Requisitos del ejercicio →
**1.** Reescribe de forma más breve el párrafo del artículo sobre San Francisco de Asís que empieza con «Sin duda, el Santo de Asís». Conserva sus datos principales.
**2.** Continúa el artículo sobre San Francisco de Asís a partir de su última oración.

Artículo →

Cada 4 de octubre la Iglesia universal celebra a San Francisco de Asís (c.1182-1226), el santo que se unió a Cristo en sus dolores más íntimos, el hombre que se santificó abrazando la pobreza y renovó la Iglesia, el santo que reconoció a Dios en la naturaleza.
Sin duda, el Santo de Asís ha sido siempre una figura de inmensa importancia para la Iglesia, y lo sigue siendo hoy. Una significativa muestra de ello es que la Sede de Pedro está ocupada por alguien que eligió su nombre al asumir el pontificado, con el deseo de honrar su memoria y como una forma de pedir su guía e intercesión. El Papa Francisco lo llamó “hombre de armonía y de paz”.

Entradas →
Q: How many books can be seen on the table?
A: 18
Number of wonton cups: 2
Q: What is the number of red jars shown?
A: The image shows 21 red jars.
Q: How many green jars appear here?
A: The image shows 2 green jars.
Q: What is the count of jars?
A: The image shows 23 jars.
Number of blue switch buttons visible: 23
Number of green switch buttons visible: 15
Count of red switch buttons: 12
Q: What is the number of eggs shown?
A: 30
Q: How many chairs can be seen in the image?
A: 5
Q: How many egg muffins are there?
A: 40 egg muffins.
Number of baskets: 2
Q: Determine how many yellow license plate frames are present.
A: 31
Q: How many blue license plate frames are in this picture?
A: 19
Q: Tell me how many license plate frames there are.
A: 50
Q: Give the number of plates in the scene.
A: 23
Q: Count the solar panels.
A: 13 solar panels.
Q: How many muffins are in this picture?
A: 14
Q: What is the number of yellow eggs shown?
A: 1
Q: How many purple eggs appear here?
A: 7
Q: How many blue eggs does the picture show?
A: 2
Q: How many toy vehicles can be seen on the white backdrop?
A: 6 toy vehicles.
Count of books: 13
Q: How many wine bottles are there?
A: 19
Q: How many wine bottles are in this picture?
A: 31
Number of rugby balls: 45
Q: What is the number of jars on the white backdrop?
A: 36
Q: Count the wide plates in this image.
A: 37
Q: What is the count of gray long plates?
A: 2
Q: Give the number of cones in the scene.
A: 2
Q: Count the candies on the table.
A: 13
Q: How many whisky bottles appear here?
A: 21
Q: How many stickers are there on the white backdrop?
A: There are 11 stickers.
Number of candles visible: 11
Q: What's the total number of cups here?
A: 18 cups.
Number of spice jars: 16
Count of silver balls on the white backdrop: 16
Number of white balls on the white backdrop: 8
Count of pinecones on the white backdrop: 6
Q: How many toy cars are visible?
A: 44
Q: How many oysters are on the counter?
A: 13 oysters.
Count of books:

Respuestas por tarea →
**1.** El Santo de Asís siempre ha sido, y sigue siendo, una figura de enorme importancia para la Iglesia. Lo demuestra que quien ocupa la Sede de Pedro eligió su nombre al asumir el pontificado, para honrar su memoria y pedir su guía e intercesión. El Papa Francisco lo llamó «hombre de armonía y de paz».

**2.**
Algunos años atrás, el Papa Benedicto XVI había reflexionado en torno a la permanente actualidad de San Francisco, intentando también salir al paso de quienes quieren distorsionar su figura: “... un auténtico ‘gigante’ de la santidad, que sigue fascinando a numerosísimas personas de todas las edades y religiones… El verdadero Francisco histórico es el Francisco de la Iglesia y precisamente de este modo habla también a los no creyentes, a los creyentes de otras confesiones y religiones… Es un modelo [de] un diálogo en la verdad, en el respeto recíproco y en la comprensión mutua”.
Solo quien ama es libre
San Francisco nació en Asís (Italia) en 1182, en el seno de una familia acomodada. Su padre era un rico comerciante y, como mandaba la costumbre, era él el destinado a asumir el negocio familiar. Por años, Francisco, pagado de sí mismo, se dedicó a gozar de sus bienes, en medio de la ostentación y las frivolidades.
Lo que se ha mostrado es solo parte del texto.